No fim do capítulo 25 lemos que o governador Festo, o rei Agripa II, sua irmã Berenice, os chefes militares e os homens principais da capital Cesareia, entraram com muito aparato no auditório da cidade e, depois de acomodados, Festo mandou que trouxessem Paulo.
Festo fez uma introdução informando que Paulo estava ali porque toda a multidão dos judeus havia recorrido a ele clamando pela sua morte (um exagero). Não havia encontrado culpa nele, mas como apelara para César, iria enviá-lo. Esperava que depois deste interrogatório tivesse algo que escrever, pois não era razoável mandar um preso para julgamento sem notificação das acusações feitas contra ele.
Agripa tomou a presidência da sessão e deu a palavra a Paulo, para que fizesse a sua própria defesa. Na falta de acusações específicas, a defesa só poderia ser contra o clamor dos judeus de maneira geral pedindo pela sua morte.

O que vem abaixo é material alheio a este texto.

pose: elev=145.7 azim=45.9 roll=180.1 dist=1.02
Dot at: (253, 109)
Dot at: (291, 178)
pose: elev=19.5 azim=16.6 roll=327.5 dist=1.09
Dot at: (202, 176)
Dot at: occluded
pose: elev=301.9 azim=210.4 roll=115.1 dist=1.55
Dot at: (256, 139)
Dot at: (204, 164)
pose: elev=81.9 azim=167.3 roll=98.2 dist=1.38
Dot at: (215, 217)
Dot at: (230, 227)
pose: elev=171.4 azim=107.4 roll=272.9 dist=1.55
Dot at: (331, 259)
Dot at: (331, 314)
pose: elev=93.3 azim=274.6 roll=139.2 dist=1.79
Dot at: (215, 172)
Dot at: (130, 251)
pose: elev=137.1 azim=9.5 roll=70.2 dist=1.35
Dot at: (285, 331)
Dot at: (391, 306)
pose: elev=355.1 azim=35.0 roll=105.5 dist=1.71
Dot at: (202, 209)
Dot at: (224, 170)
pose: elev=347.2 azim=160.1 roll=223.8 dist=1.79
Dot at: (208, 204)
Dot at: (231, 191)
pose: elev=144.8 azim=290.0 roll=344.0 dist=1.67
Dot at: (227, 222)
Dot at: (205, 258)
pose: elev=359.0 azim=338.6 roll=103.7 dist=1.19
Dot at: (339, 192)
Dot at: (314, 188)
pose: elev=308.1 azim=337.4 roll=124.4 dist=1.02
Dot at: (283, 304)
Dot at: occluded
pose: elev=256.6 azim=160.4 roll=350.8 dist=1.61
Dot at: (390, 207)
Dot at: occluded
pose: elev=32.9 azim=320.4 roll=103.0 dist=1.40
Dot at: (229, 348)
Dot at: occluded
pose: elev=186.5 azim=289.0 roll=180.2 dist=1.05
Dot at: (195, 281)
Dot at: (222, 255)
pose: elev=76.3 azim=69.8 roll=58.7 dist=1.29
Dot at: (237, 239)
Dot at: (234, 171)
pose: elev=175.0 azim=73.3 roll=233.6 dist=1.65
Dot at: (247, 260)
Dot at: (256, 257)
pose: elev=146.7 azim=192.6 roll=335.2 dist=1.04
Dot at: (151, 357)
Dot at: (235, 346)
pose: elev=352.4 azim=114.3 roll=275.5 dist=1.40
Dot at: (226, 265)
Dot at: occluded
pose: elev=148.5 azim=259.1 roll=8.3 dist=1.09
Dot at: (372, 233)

Paulo estendeu a sua mão, não para pedir silêncio, mas era um gesto dramático de oratória, fazendo jus ao ambiente solene em que se encontrava. Em sua mão estavam as cadeias de prisioneiro, às quais se refere no fim do seu discurso.
Este foi o discurso de defesa mais comprido de Paulo que encontramos na Bíblia. Não há nele qualquer palavra de censura contra os seus inimigos, nem manifesta qualquer ressentimento. Mas Paulo usou essa grande oportunidade para dar seu testemunho de Jesus Cristo a este auditório ilustre, mesmo perante os reis (cap. 9:15), semelhante ao que havia dado aos judeus em Jerusalém, nos degraus da fortaleza (capítulo 22).
Como o orador Tértulo (Atos 24:2) Paulo iniciou seu discurso com palavras agradáveis ao rei, manifestando sua satisfação em poder pessoalmente defender-se das acusações dos judeus perante ele, pois era versado nos costumes e questões dos judeus, e solicitou a sua paciência para ouvir o que tinha para dizer. Tudo verdade, sem adulação.
Paulo iniciou a sua apologia declarando como fora a sua instrução religiosa: desde a sua mocidade fora fariseu, em convicções e na prática, sendo essa a seita mais severa dos judeus. Todos os judeus o conheciam desde o princípio, sabiam que o que dizia era a verdade e poderiam dar testemunho disso se quisessem.
O crime de que o acusavam, continuou, era simplesmente o de ter confiado na promessa feita por Deus aos seus ancestrais do Velho Testamento, e de alcançar o seu cumprimento, que tinha sido a esperança fervorosa de todas as doze tribos de Israel ao servir a Deus noite e dia.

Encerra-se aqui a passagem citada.